Saturday, December 27, 2014

Not Dutch?

Mennonite Quarterly Review continues to be a source of intriguing information. An earlier post (see here) mentioned an MQR article that provided evidence of at least one individual with the surname Buller being in Switzerland in the last quarter of the seventeenth century (1684). This post considers a potentially related and remarkable claim.

In an article entitled “The Marriage Records of Montau in Prussia for 1661–1704,” Adalbert Goertz states, “Most names with endings of -er and -el may be of non-Dutch origin, such as Baltzer, Becher, Decker, Buller, Kerber, Kliewer, Kopper, Bartel, Nickel, Rempel, and Wedel, all of which have a Silesian-Bavarian-Swiss flavor” (1976, 240).

Goertz offers no further explanation or evidence, but his reputation as a Mennonite genealogist and specialist in Prussian Mennonite history should lead us to give his claim some weight, at least until evidence points us in a different direction.

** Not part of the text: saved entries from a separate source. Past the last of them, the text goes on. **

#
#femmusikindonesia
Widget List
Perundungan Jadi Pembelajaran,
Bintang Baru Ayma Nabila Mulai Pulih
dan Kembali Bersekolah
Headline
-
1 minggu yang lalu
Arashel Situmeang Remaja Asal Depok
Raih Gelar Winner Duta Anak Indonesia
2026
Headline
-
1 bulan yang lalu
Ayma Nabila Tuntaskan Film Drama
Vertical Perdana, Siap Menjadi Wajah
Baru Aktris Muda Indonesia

For the time being, all we can do is consider how his claim might inform or influence what we have already discovered.

Pictured to the right is a document we have examined several times: the church register from Przechovka in West Prussia, the church that later moved to Alexanderwohl in the Molotschna colony and then later still to the plains of Kansas.

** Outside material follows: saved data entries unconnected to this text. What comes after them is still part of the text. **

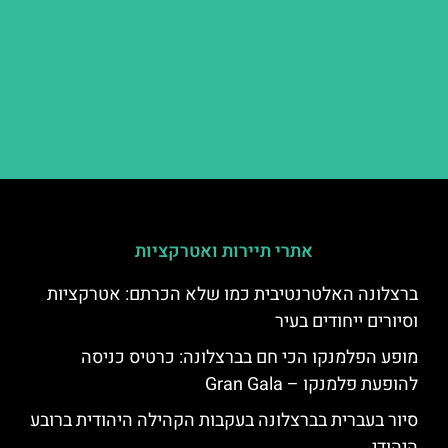
אתרי תיירות ואטרקציות
ברצלונה האלטרנטיבית כמו שלא הכרתם: אטרקציות
וסיורים ייחודים בעיר
מופע הפלמנקו הכי חם בברצלונה: כרטיס כניסה
להופעת פלמנקו – Gran Gala
סיור בעברית בברצלונה בעקבות הקהילה היהודית ברובע
היהודי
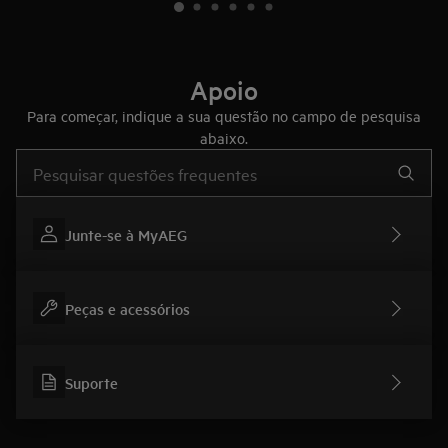
Apoio
Para começar, indique a sua questão no campo de pesquisa
abaixo.
Type to search for support articles
Junte-se à MyAEG
Peças e acessórios
Suporte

As noted previously, the register is arranged by last name, twenty-four of which are listed as being the most common: Wedel, Becker, Buller, Cornels, Decker, Dirks, Frey, Funck, Harparth, Jantz, Isaac, Köhn, Nachtigahl, Pankratz, Penner, Ratzlaff, Richert, Schellenberger, Schmidt, Sparling, Tesmer, Thoms, Unrau, and Voth.

In case the overlap is not immediately obvious, four of the eleven names that Goertz lists are in this single church. That seems noteworthy, possibly significant.

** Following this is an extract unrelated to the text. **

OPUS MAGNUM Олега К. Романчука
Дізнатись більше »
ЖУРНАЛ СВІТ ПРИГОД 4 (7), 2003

To turn things around and look at the matter from the other direction, eight of the twenty-four family names in the Przechovka church have an ending of -er or -el(s). Again, this seems a high percentage (such names only account for a quarter of the fifty most frequent Mennonite names), especially in light of one additional consideration: Goertz states that names ending in -er or -el may be of a non-Dutch origin; he does not say that only names ending in -er or -el are non-Dutch. Thus, it would not be surprising if some of the other surnames in the church (e.g., perhaps Jantz, Köhn, Schmidt, Unrau, or Voth) have a “Silesian-Bavarian-Swiss flavor” as well.

If Goertz is correct that names ending in -er or -el have a particular geographical affinity, and if the percentage of such names is higher than normal in this particular church, then what we may be seeing is the association of people based not just on a common faith but also on a shared ethnic background. Such ethnic- or language-based grouping is not unusual; we see the same thing even today. Further, although Menno Simons was Dutch, not all early Mennonites came from the Netherlands; many came from the Swiss and Germanic sphere. Could it be that our ancestors originated in that part of Europe rather than in the Low Countries of the Netherlands?

Source

Goertz, Adalbert. 1976. The Marriage Records of Montau in Prussia for 1661–1704. MQR 50:240–50.